Cavaliero Finn first approached ceramicist Akiko Hirai when we were planning our Beauty in the Everyday exhibition a year few years ago. Staged in an old furniture warehouse in Brixton, the show explored how contemporary artists produced their own unique take on the traditional still life. It was an exhibition that just cried out for an installation of Akiko’s Still Life bottles and we were delighted when she agreed to take part. Since then we have exhibited Akiko’s work in many of our curated shows and our clients have become great supporters of her work with many adding to their collections each time we feature her work. Like them we love the contrasts inherent in Akiko’s work, her ceramic repertoire includes a range of domestic ware; teapots, bowls, cups, storage jars, sake bottles, plates and vases and so on, and her more ornamental, large scale pieces like her moon jars. It’s the simplicity yet complexity of Akiko’s work that leaves us open mouthed every time we see it. It appears both fragile and solid, glossy and raw. It takes a highly skilled ceramicist to achieve this balance, and Akiko has skill in spades. This month, along with 28 other international artists (including Annie Turner whose work Cavaliero Finn also exhibits regularly) Akiko will be exhibiting her work in Tokyo as part of the Loewe Craft Prize Finalist Exhibition. Her work was chosen earlier this year by a panel of nine experts from over 2500 submissions. The Loewe Craft Prize 2019 winner will be announced in Tokyo on June 25th and awarded a prize of €50,000. In the run up to this announcement we talk to Akiko about her work.
Akiko, you were born and raised in Shizuoka, Japan, home of Mount Fuji and you studied Cognitive Psychology at Aichi Gakuin University in Nagoya, Japan, how did this pathway lead you to studying ceramics here in the UK?

→ **COMPLETE THE FOLLOWING**:
[1] List the types of domestic ware that the article on ceramicist Akiko Hirai names as part of her repertoire.
[2] According to the article on ceramicist Akiko Hirai, what prize will the Loewe Craft Prize 2019 winner receive?
[3] Copy everything in the article on ceramicist Akiko Hirai from "Akiko, you were" down to "here in the UK?".
The material that comes after this article has no connection to it.

→ **EXCERPTED DATA**:

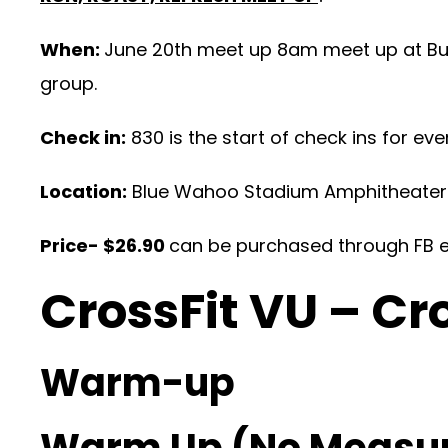
When:
June 20th meet up 8am meet up at Buz
group.
Check in:
830 is the start of check ins for eve
Location:
Blue Wahoo Stadium Amphitheater
Price- $26.90
can be purchased through FB ev
CrossFit VU – Cr
Warm-up
Warm Up (No Measu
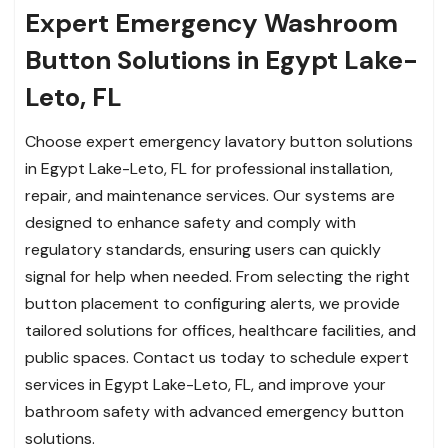
Expert Emergency Washroom
Button Solutions in Egypt Lake-
Leto, FL
Choose expert emergency lavatory button solutions
in Egypt Lake-Leto, FL for professional installation,
repair, and maintenance services. Our systems are
designed to enhance safety and comply with
regulatory standards, ensuring users can quickly
signal for help when needed. From selecting the right
button placement to configuring alerts, we provide
tailored solutions for offices, healthcare facilities, and
public spaces. Contact us today to schedule expert
services in Egypt Lake-Leto, FL, and improve your
bathroom safety with advanced emergency button
solutions.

→ **ANSWERS TO THE PROBLEMS**:
[1] Teapots, bowls, cups, storage jars, sake bottles, plates, and vases.

[2] A prize of €50,000.

[3]
Akiko, you were born and raised in Shizuoka, Japan, home of Mount Fuji and you studied Cognitive Psychology at Aichi Gakuin University in Nagoya, Japan, how did this pathway lead you to studying ceramics here in the UK?